Karaca Bey Camii’nin iç ve dış dekorasyonu son derece sade ve ölçülüdür. Yoğunluk büyük ölçüde taçkapıda toplanmıştır. Kemerlerin iç yüzüyle pandantiflerin altında izleri görülen mavi, fîrûze, sarı ve kırmızı renklerin kullanıldığı kalem işleri yapının iç süslemesi hakkında bir fikir verir. Duvarlarda kesme taş ve tuğladan özenli bir işçilik görülür. Çatı hizasında kubbe eteklerini çift sıra testere dişi kuşağı sarar. Caminin güneybatı duvarının yakınındaki türbe Karaca Bey’in hanımı Bülbül Hatun ve onun kardeşi Ahmed Bey’e aittir. Türbenin kapısı üzerindeki üç satırlık sülüs yazılı kitâbeye göre yapı her ikisinin de vefatından önce 877 (1472-73) yılında tamamlanmıştır. Kare planlı türbenin üzeri pandantifli bir kubbeyle örtülüdür. Kapısı doğu cephesinde yer alır, diğer cephelerinde sağır sivri kemerlerin içinde yine sivri kemerli alınlıkları olan birer pencere bulunur. Düzgün kesme taşla üç sıra tuğladan almaşık örgülü duvarlarının üstünde iki sıra kirpi saçak dolanır.
BİBLİYOGRAFYA
F. W. Hasluck, Cyzicus, Oxford 1910, s. 86-87.
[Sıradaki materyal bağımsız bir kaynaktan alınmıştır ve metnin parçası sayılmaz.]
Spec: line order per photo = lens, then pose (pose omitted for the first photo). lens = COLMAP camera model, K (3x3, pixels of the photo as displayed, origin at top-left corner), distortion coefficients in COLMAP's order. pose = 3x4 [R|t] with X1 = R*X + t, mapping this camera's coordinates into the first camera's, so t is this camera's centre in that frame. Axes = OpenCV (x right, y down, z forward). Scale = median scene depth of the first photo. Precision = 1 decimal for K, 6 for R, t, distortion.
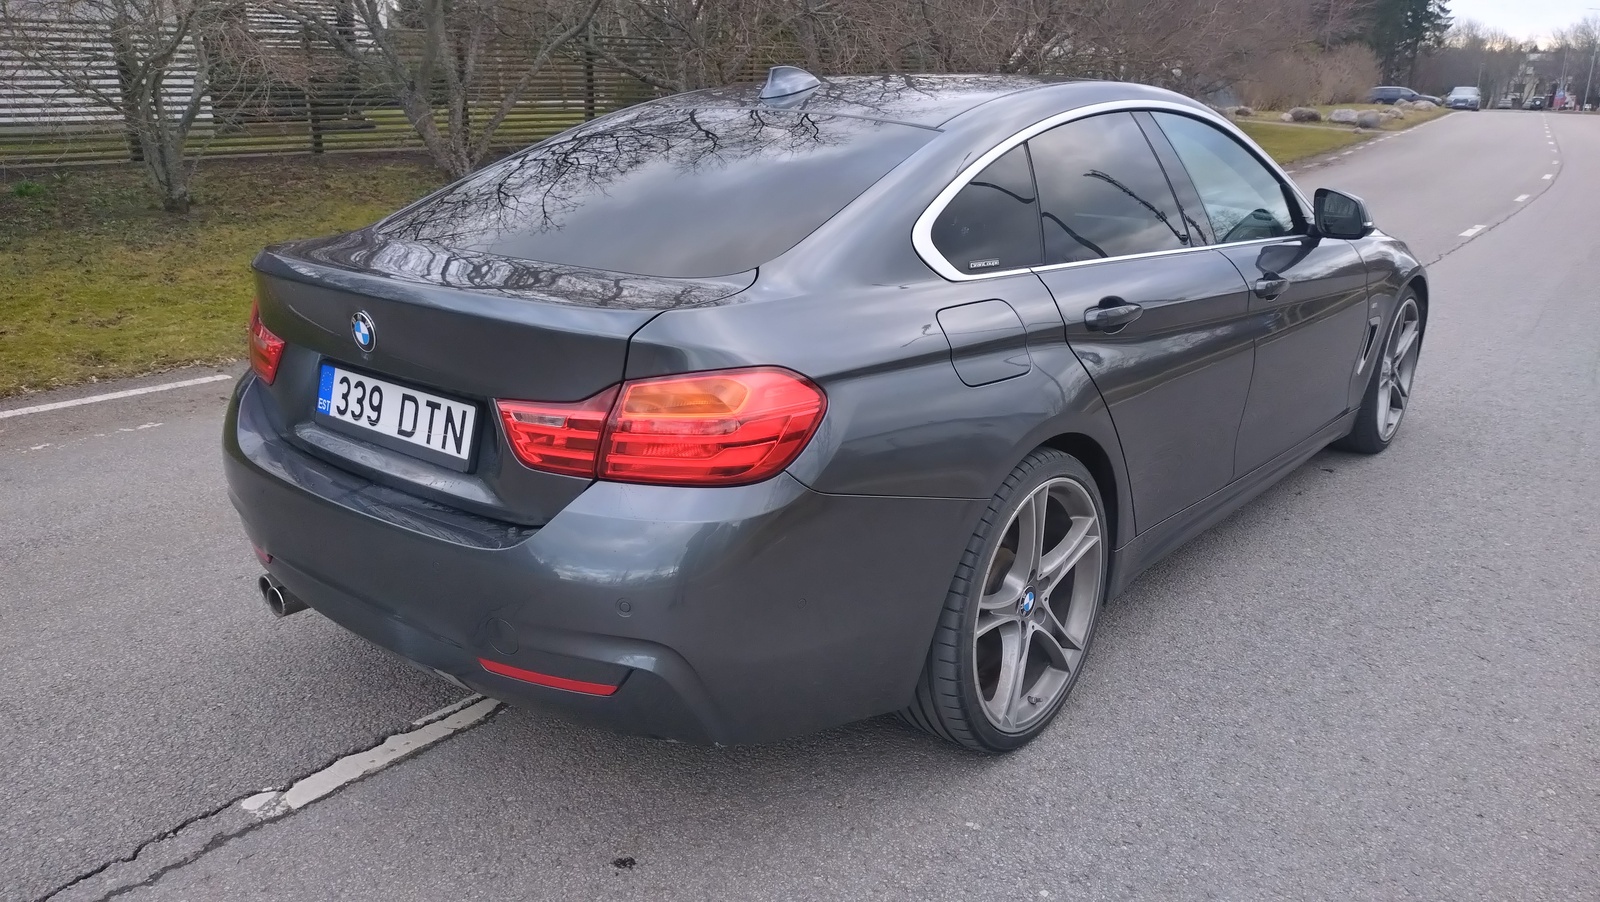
lens RADIAL K [[1265.5, 0, 800.0], [0, 1265.5, 451.0], [0, 0, 1]] dist [0.015657, 0.004712]
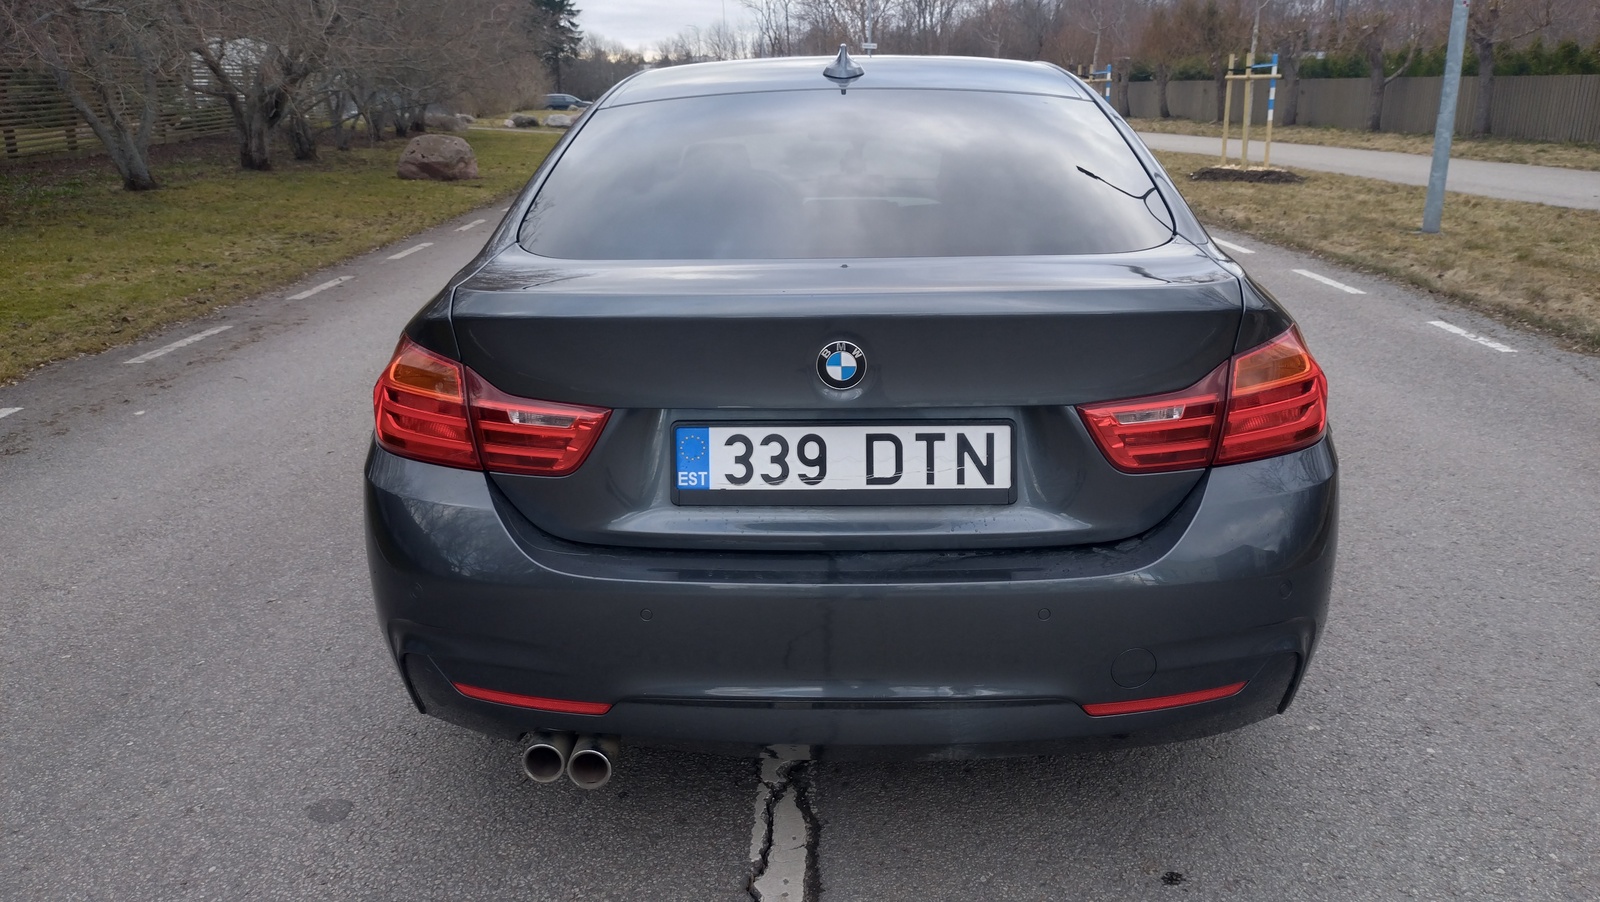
lens RADIAL K [[1248.1, 0, 800.0], [0, 1248.1, 451.0], [0, 0, 1]] dist [0.082497, -0.085578]
pose [[0.781613, -0.194090, 0.592798, -0.797879], [0.199332, 0.978245, 0.057468, -0.086507], [-0.591056, 0.073246, 0.803298, 0.368696]]
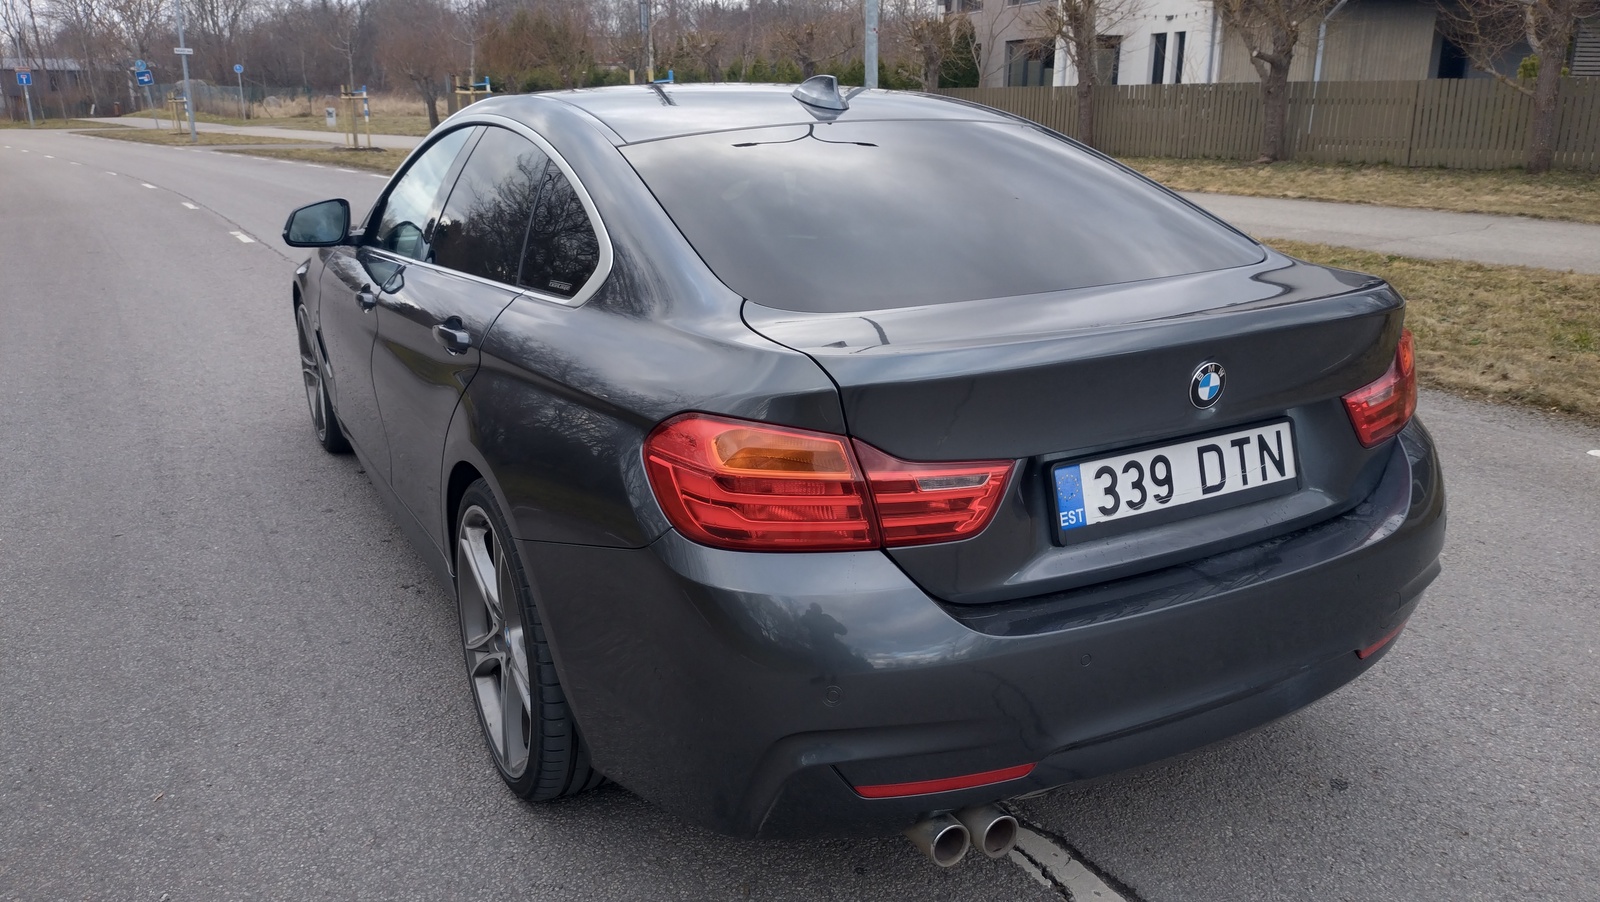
lens RADIAL K [[1248.1, 0, 800.0], [0, 1248.1, 451.0], [0, 0, 1]] dist [0.082497, -0.085578]
pose [[0.354249, -0.279543, 0.892392, -1.139053], [0.289409, 0.940199, 0.179633, -0.267371], [-0.889241, 0.194632, 0.413967, 0.857267]]
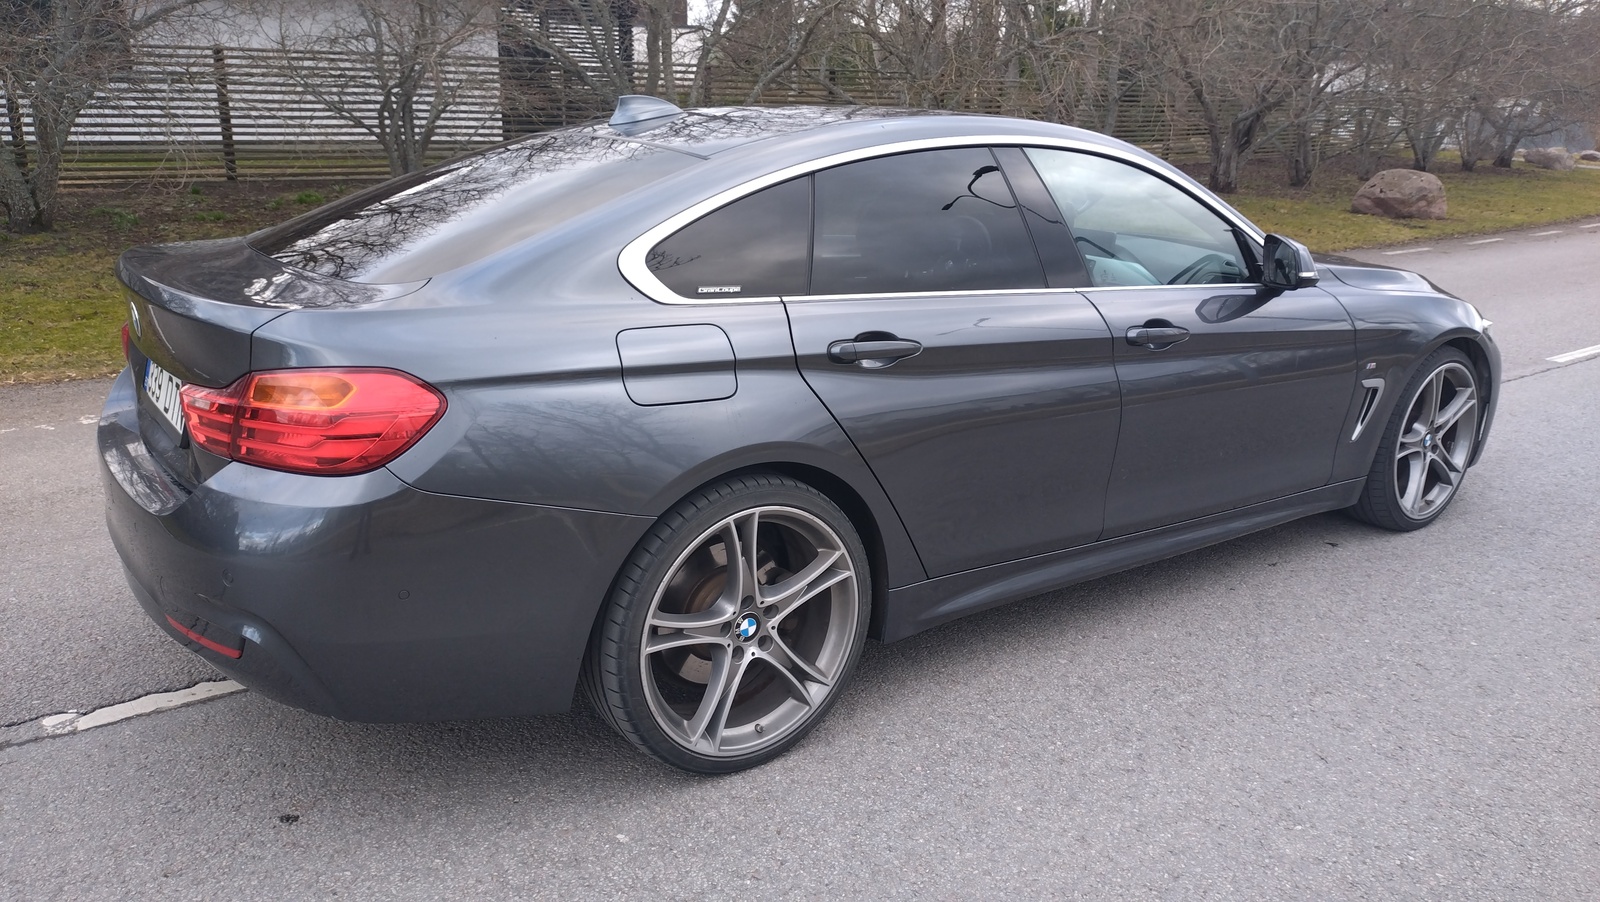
lens RADIAL K [[1251.2, 0, 800.0], [0, 1251.2, 451.0], [0, 0, 1]] dist [0.063395, -0.095410]
pose [[0.964639, 0.082484, -0.250337, 0.500392], [-0.088190, 0.996036, -0.011645, -0.013544], [0.248384, 0.033310, 0.968089, 0.049991]]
A. D. Mordtmann, Anatolien, Skizzen und Reisebriefe aus Kleinasien: 1850-1859 (ed. Fr. Babinger), Hannover 1925, s. 556.
İbrahim Hakkı Konyalı, Ankara Abidelerinden: Karacabey Mamuresi, Vakfiyesi, Tarihi ve Diğer Eserleri (nşr. İzzet Karacabey), İstanbul 1943, s. 170-176.
Ayverdi, Osmanlı Mi‘mârîsi III-IV, s. 770-776, şekil 1104-1117.
Ahmet Işık Doğan, Osmanlı Mimarisinde Tarikat Yapıları, Tekkeler, Zaviyeler ve Benzer Nitelikli Fütüvvet Yapıları, İstanbul 1977, s. 198.
S. Yıldız Ötüken v.dğr., Türkiye’de Vakıf Abideleri ve Eski Eserler, Ankara 1986, IV, 371-376, rs. 201-209.
Oktay Aslanapa, Osmanlı Devri Mimarisi, İstanbul 2004, s. 93-94.
Fr. Taeschner, “Anatolische Forschungen”, ZDMG, LXXXII (1928), s. 179.
a.mlf., “Beitraege zur frühosmanischen epigraphik”, Isl., XX (1932), s. 178.
Semavi Eyice, “Bursa ve Çevresinde Türk Sanatı”, TTOK Belleteni, sy. 239 (1941), s. 4.
a.mlf., “İlk Osmanlı Devrinin Dinî-İçtimaî Bir Müessesesi: Zâviyeler ve Zâviyeli Câmiler”, İFM, XXIII/1-2 (1963), s. 41, plan 33.